“This question is directed to both Kathleen and Lief.
“Thank you so much for your recent article about Lahardan House in Waterford, Ireland. Since you both did live there for a number of years, would you please give a quick brief list of pros and cons of living in Ireland? What you both like and do not like about living there? For example, is the weather mostly damp and cold in or near Waterford all year-round? How convenient it is for you to do simple day-to-day things such as go grocery shopping or get plumbing service?
“We’ve been to Ireland and loved our time there, but visiting for a short time versus living year-round are different. Your reply will be much appreciated.”
–May C., Untied States
– Lief Says:
The pros of living in Ireland? These would be mine:
- The Irish speak English… well at least a form of English. You’ll need to add some words to your vocabulary to help them understand you…
- The countryside is magnificent… For those looking to retire with a relaxed lifestyle in a natural setting surrounded by lush countryside, the Emerald Isle is for you.
- It’s an easy country for a second passport… if you qualify, you don’t have to give up your nationality for an Irish passport.
- Ireland is a safe, low crime country.

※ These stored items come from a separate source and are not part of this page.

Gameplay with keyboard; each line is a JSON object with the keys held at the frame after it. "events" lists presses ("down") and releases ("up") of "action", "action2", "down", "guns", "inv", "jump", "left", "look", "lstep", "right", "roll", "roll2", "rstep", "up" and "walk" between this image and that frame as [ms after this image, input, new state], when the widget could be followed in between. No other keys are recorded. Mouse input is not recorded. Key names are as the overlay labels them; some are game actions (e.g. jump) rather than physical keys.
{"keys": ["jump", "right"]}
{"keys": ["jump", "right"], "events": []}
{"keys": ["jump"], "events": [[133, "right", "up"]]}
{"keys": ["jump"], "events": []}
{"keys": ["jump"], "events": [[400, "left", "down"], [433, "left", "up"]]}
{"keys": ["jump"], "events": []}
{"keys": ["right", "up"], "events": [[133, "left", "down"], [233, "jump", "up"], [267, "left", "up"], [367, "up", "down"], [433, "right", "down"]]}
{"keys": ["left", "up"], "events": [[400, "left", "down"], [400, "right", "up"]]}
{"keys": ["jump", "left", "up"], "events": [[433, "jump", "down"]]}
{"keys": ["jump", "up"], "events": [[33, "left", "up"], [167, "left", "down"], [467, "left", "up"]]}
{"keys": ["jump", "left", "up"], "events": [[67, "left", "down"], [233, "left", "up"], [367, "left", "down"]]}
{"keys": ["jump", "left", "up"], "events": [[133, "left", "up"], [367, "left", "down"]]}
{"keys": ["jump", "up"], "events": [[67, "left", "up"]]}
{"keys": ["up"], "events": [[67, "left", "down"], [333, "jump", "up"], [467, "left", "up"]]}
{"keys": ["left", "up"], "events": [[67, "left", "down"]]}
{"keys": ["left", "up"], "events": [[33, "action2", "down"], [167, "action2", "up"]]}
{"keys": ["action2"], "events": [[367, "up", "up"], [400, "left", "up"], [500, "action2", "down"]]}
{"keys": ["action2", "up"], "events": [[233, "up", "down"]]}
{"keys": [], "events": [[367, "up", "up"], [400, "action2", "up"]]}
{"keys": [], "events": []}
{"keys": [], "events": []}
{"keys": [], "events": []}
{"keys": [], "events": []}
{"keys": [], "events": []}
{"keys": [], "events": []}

In fact, it ranks among the top ten safest countries in the world. There is virtually no gun culture in this part of the world, making it a safer community above all.
- Health care in Ireland is free for everyone who needs it.
- Culture is a part of everyday life. There are many music festivals, such as the jazz festival, concerts, street performances, theater festival, comedy festival, and the Halloween Festival.
- The weather. Mark Twain once said, “The coldest winter I ever spent was a summer in San Francisco.” Mr. Twain must never have traveled to Ireland in June… Rough winter times and constant heavy rains are a part of life in Ireland. In some parts of Ireland, the winter temperatures can go as low as 48.7°F (9.3° C). The forecast is: expect a lot of rain, there’s about 150 days per year of heavy rainfall in Ireland.
- The roads and infrastructure. These were limited and in rough shape when we lived in Ireland. The motorway system has been expanded since, but I’m sure all the small country roads are as winding and narrow as they’ve always been. Driving around Ireland, you’ve got to be on your toes. Around every next bend in the road could be a meandering cow, a piece of farm equipment, or a woman pushing a pram…
- Ireland is not the cheapest place to settle down, but if your budget allows it, this country certainly deserves your attention… you’ll find that it offers a relaxing and rewarding environment for your much anticipated life abroad. In many areas of Ireland, the cost of living is around US$2,500 per month. If you’re savvy, your budget may even be lower. And keep this in mind, thecost of living in Ireland is a forever-moving target, especially if by living in Ireland the currency in which you derive your income differs from the euro.
– Kathleen Says:
My favorite things about Ireland:
- The lovely Irish people… always full of wit, jolly, welcoming, friendly, and ready to help.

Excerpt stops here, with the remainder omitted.